Question

How do you find the mean of `{25,31,31,20,30,26,32,31,35}`?

Answer 1

Add the values up, then divide this sum by the number of values in the set. The mean is 29.

Explanation:

The mean of a dataset is a statistical term for the set's average. It is calculated by adding up all the values in the set, and then dividing this sum by the number of elements in the set.

For a set of `n` data points `x_1, x_2, x_3, ..., x_n`, the mean `barx` is found using this formula:

`barx=(x_1+x_2+x_3+...+x_n)/n`

For example, the given dataset is `{25,31,31,20,30,26,32,31,35}`. This set has 9 elements, so `n=9`. The final value of `barx` is then

`barx=(25+31+31+20+30+26+32+31+35)/9`
`color(white)(barx)=261/9`

`color(white)(barx)=29`

This value of 29 is like the centre of gravity of the data. If we placed marbles on a number line at the values in the set, one for each data point, the mean `barx` is where we'd be able to balance the line, with the same amount of total distance to all the marbles on its left as to those on its right.

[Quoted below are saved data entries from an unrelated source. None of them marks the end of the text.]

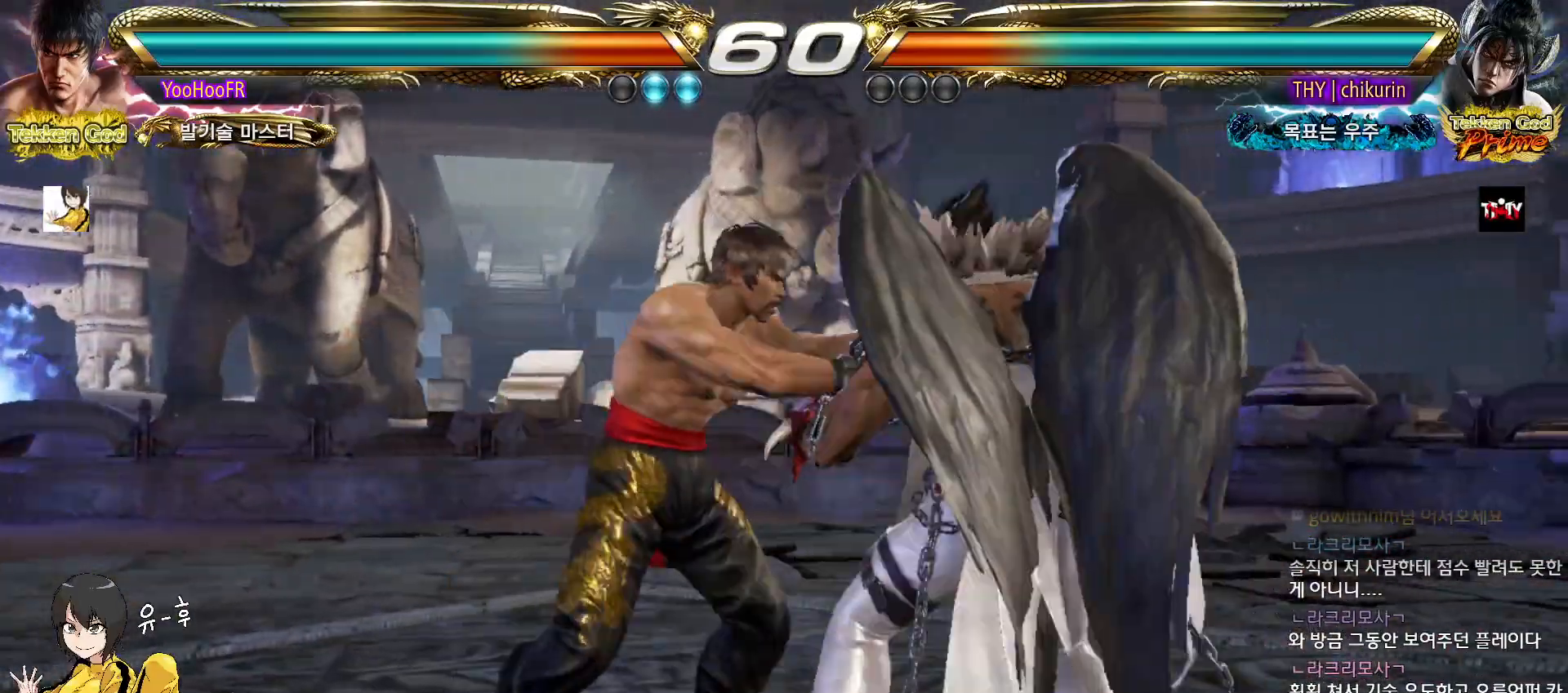
{"buttons": ["CIRCLE"], "left_stick": "center", "events": []}
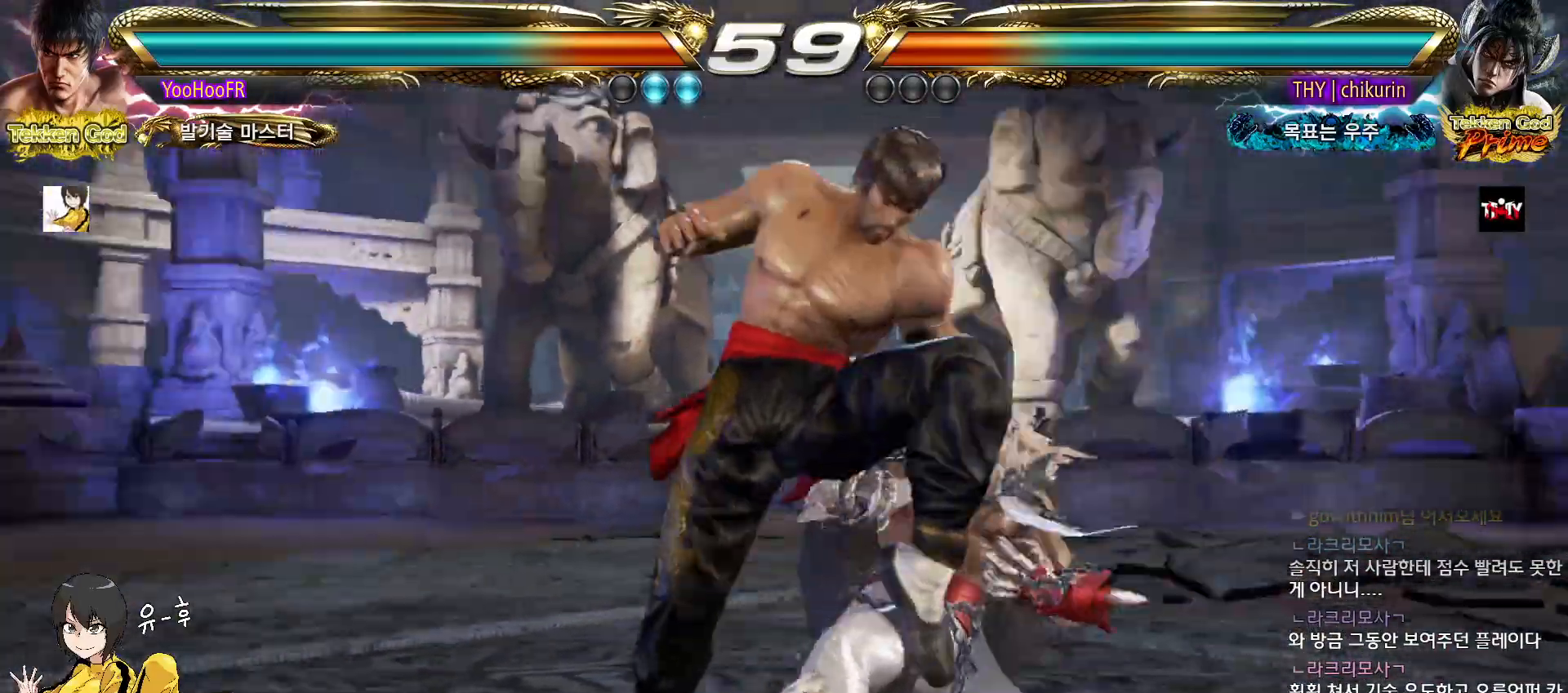
{"buttons": ["CIRCLE"], "left_stick": "center", "events": [[400, "left_stick", "left"], [467, "left_stick", "center"]]}
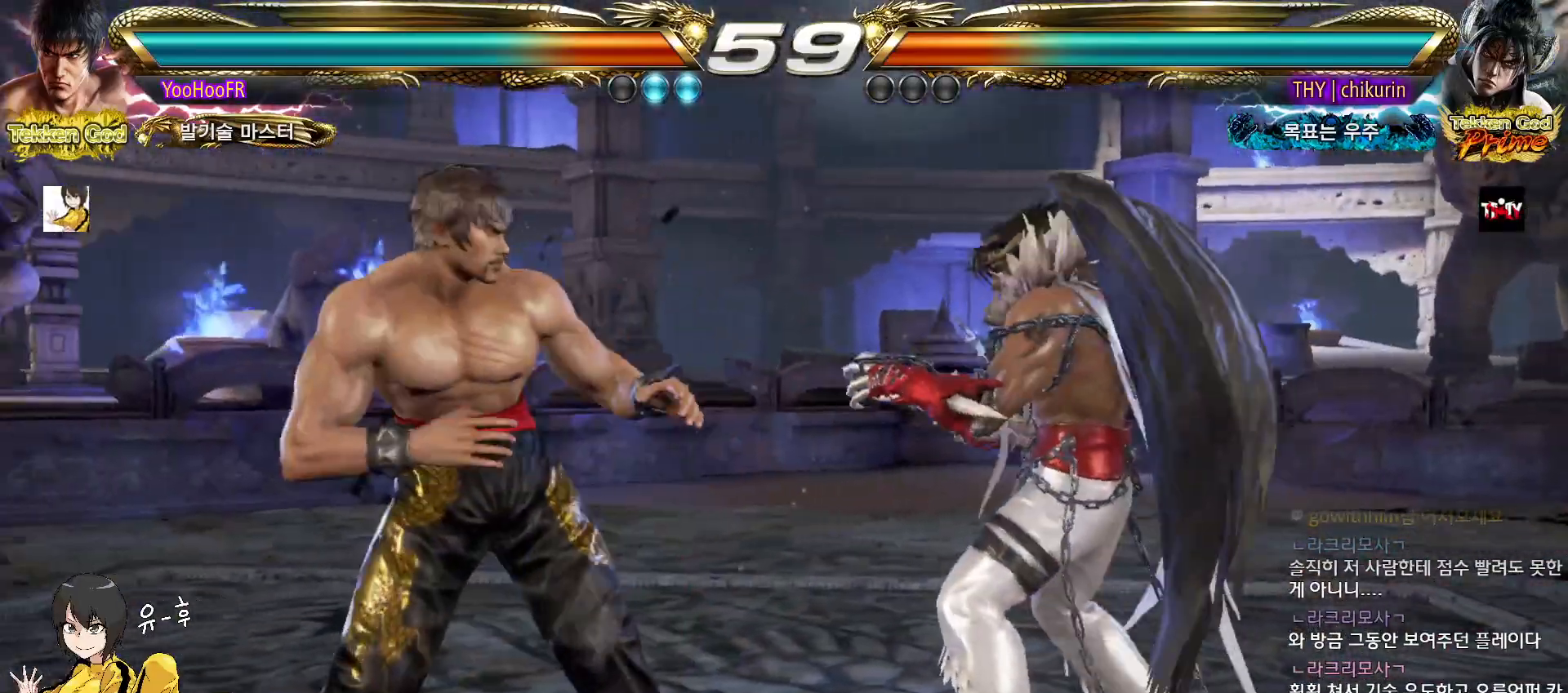
{"buttons": ["CIRCLE"], "left_stick": "left", "events": [[33, "left_stick", "left"]]}
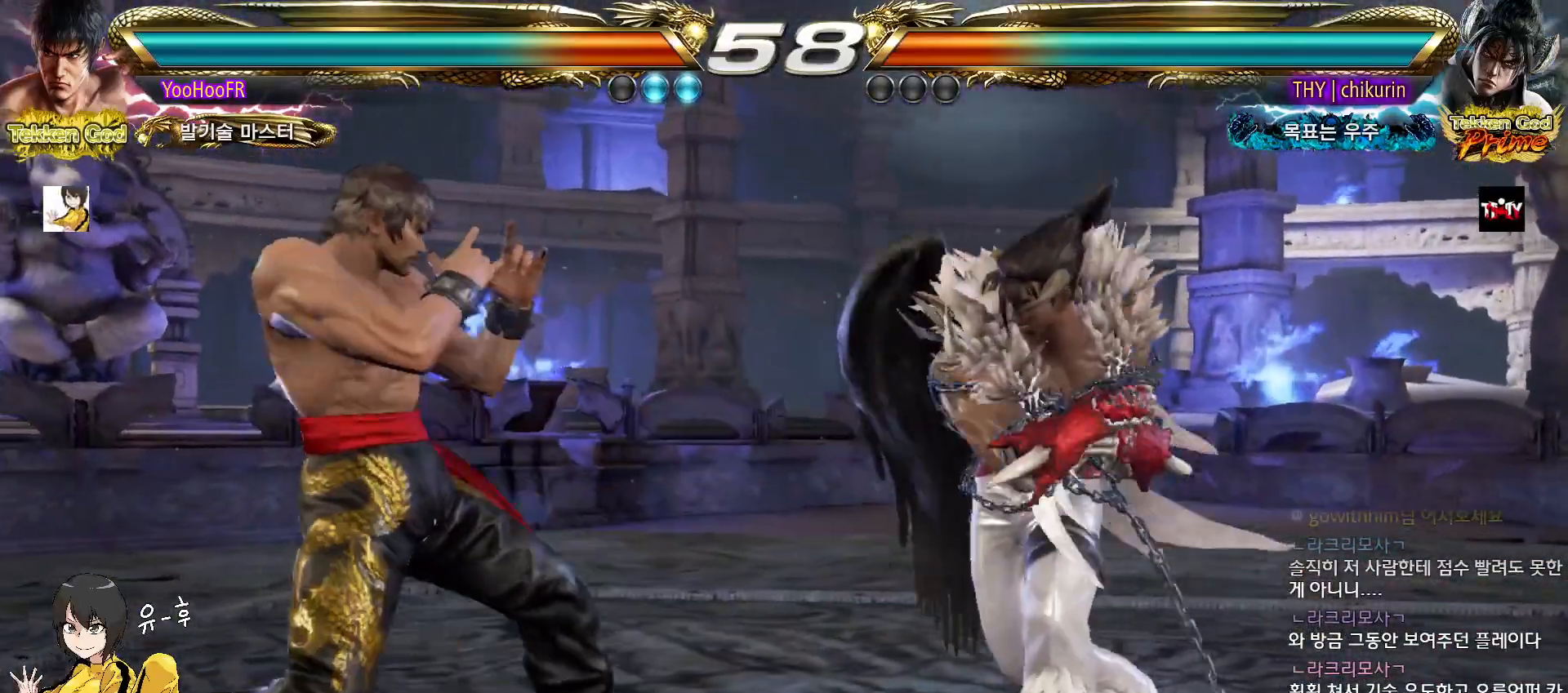
{"buttons": [], "left_stick": "center", "events": [[50, "CIRCLE", "up"], [183, "left_stick", "center"], [233, "SQUARE", "down"], [317, "SQUARE", "up"]]}
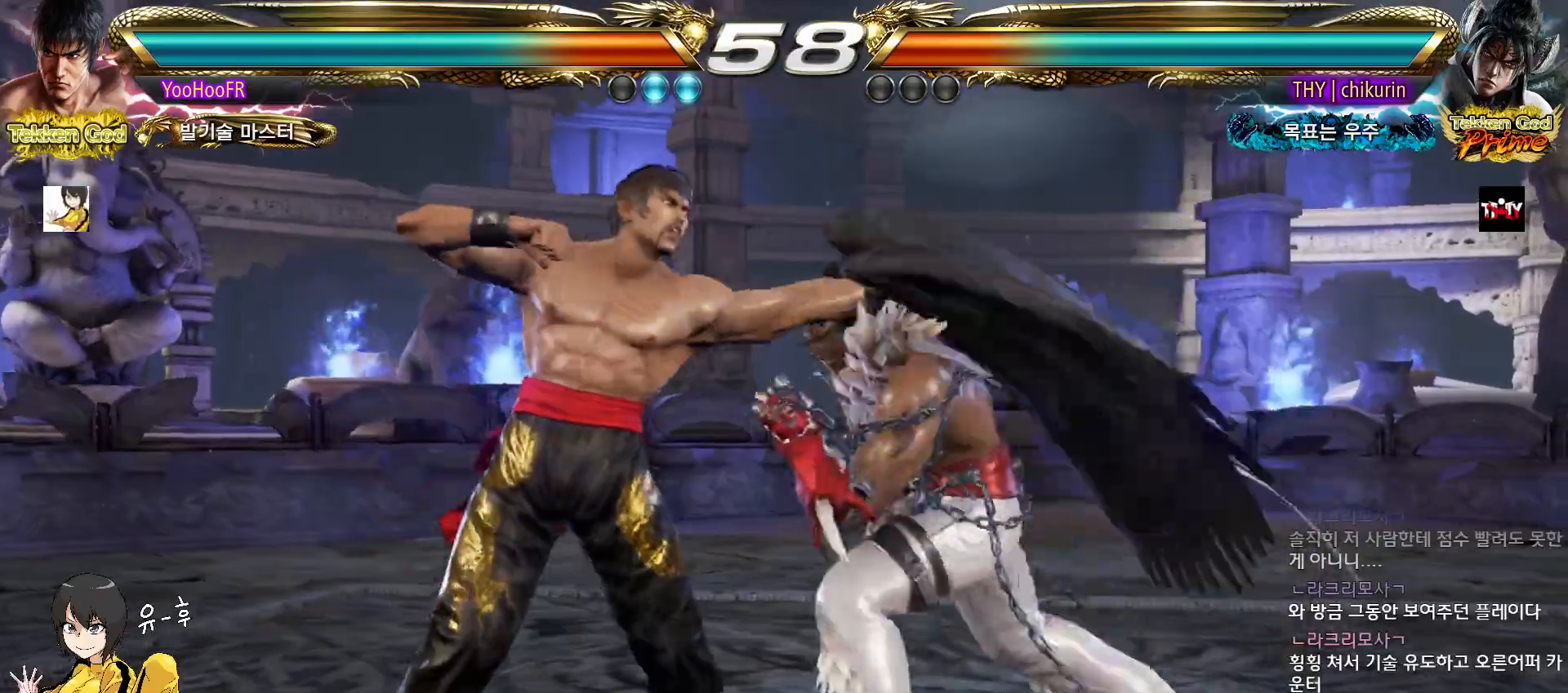
{"buttons": [], "left_stick": "center", "events": [[83, "left_stick", "left"], [150, "left_stick", "center"], [217, "left_stick", "left"], [433, "left_stick", "center"]]}
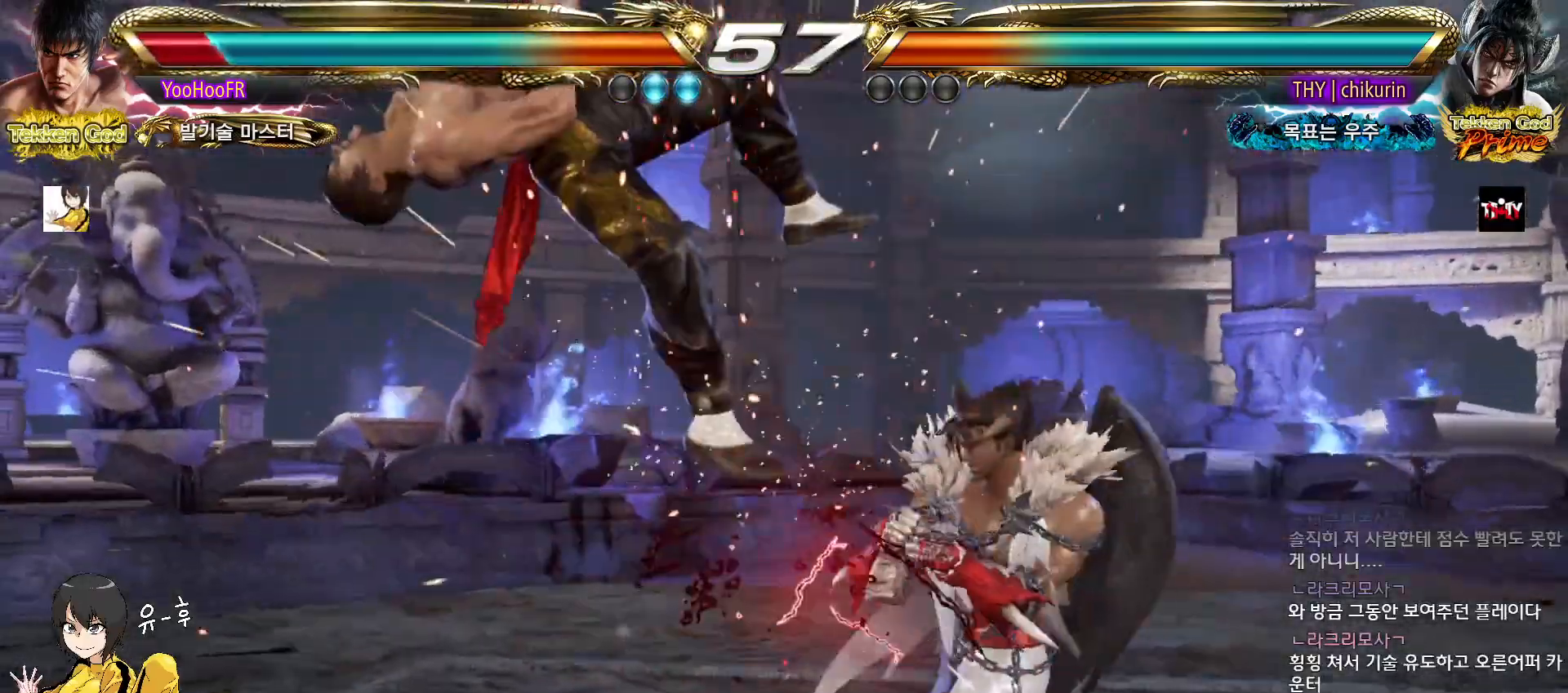
{"buttons": ["SQUARE"], "left_stick": "center", "events": [[133, "SQUARE", "down"], [183, "SQUARE", "up"], [300, "SQUARE", "down"], [350, "SQUARE", "up"], [467, "SQUARE", "down"]]}
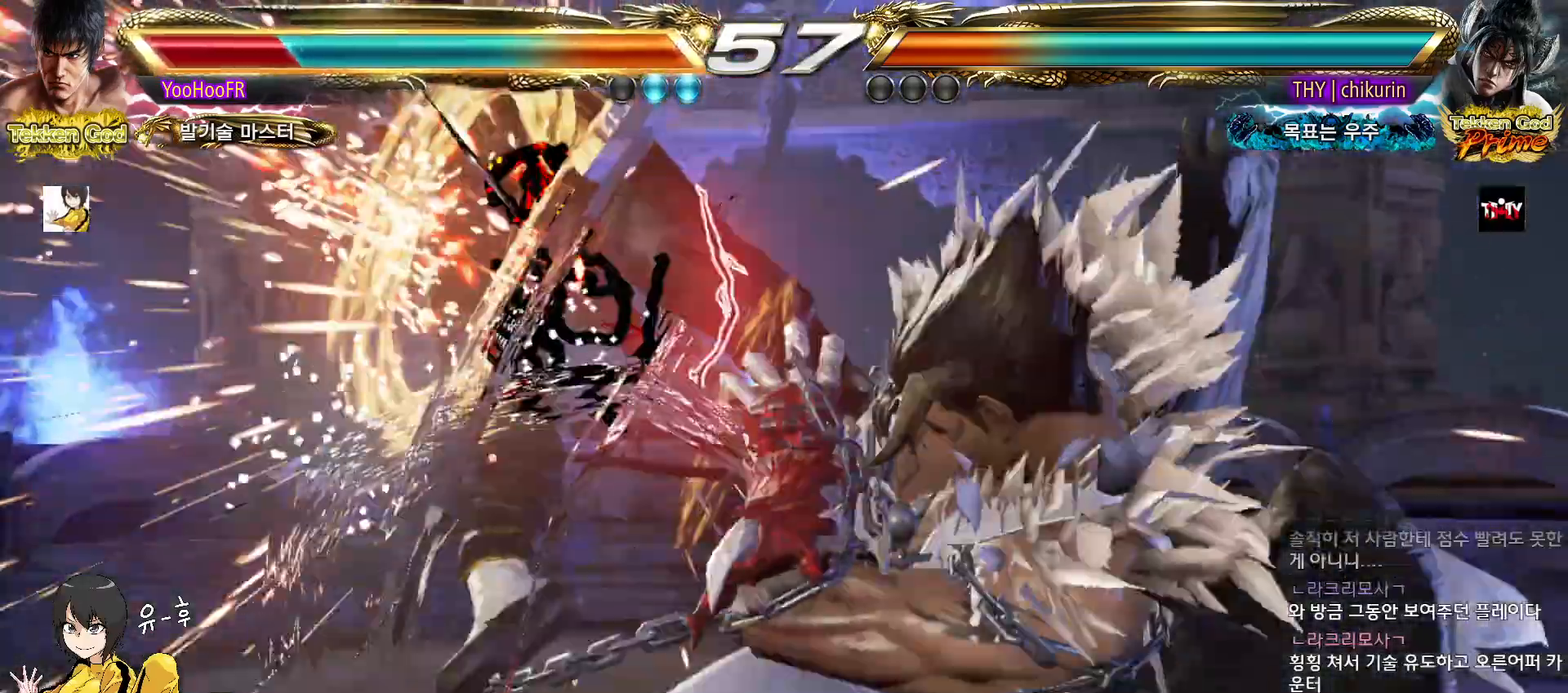
{"buttons": ["SQUARE"], "left_stick": "center", "events": [[33, "SQUARE", "up"], [133, "SQUARE", "down"], [200, "SQUARE", "up"], [300, "SQUARE", "down"], [367, "SQUARE", "up"], [467, "SQUARE", "down"]]}
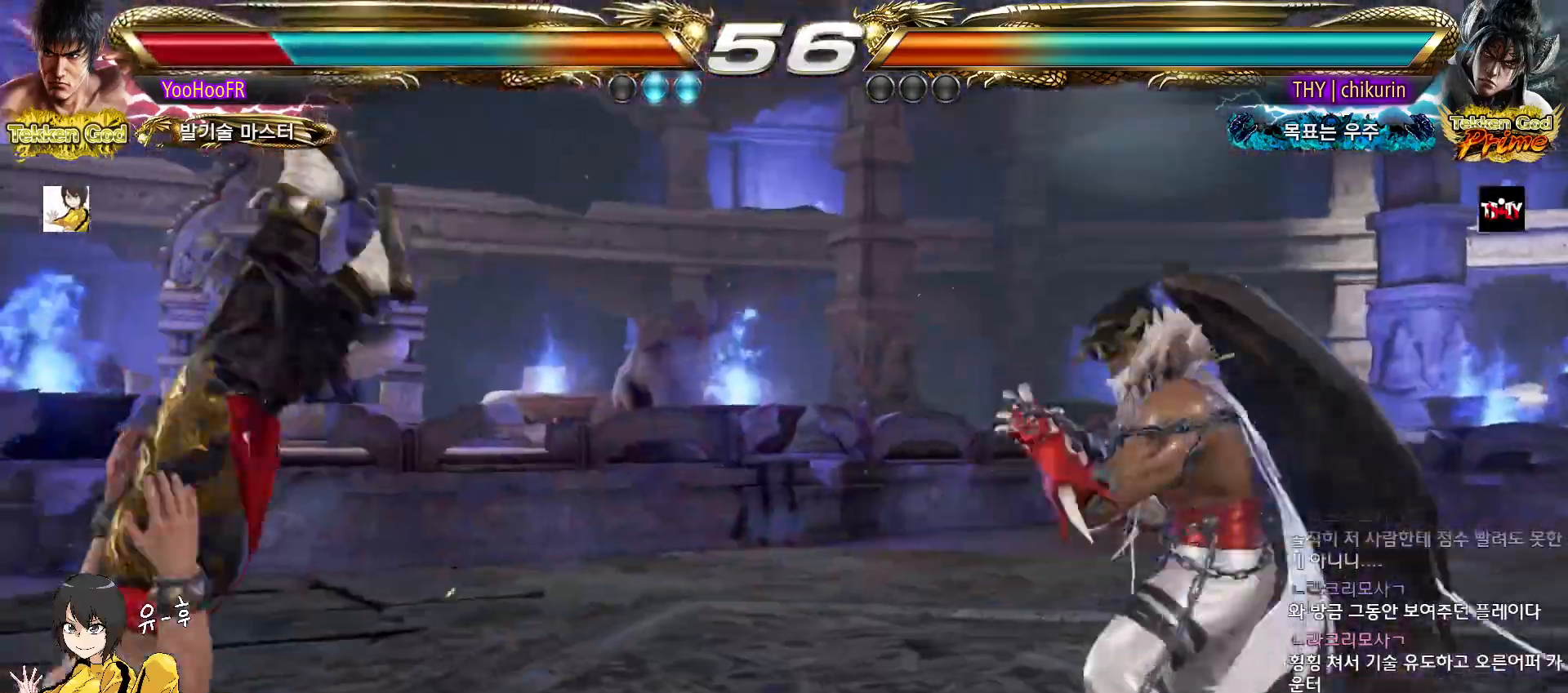
{"buttons": ["SQUARE"], "left_stick": "center", "events": [[33, "SQUARE", "up"], [133, "SQUARE", "down"], [200, "SQUARE", "up"], [300, "SQUARE", "down"], [367, "SQUARE", "up"], [467, "SQUARE", "down"]]}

Using this analogy, it's easy to see what happens to the average if we move one of the data points. If we move one marble to the right by 5, for example, the centre of gravity for all 9 marbles would shift to the right as well. But by how much? The one marble moved by 5, but its weight is only `1/9`th of the total weight of all marbles. So, the centre of gravity will move `5 xx 1/9`, which is `5/9`, to the right.

So you see, the mean of a dataset is like a weighted average of the set, but with all the weights the same. This is easy to see, because the mean formula above can be written with the denominator distributed out, as

`barx=1/n x_1+1/nx_2+1/nx_3+...+1/nx_n`.

(Notice how all `n` weights are `1/n`, and so they all add to `1`.)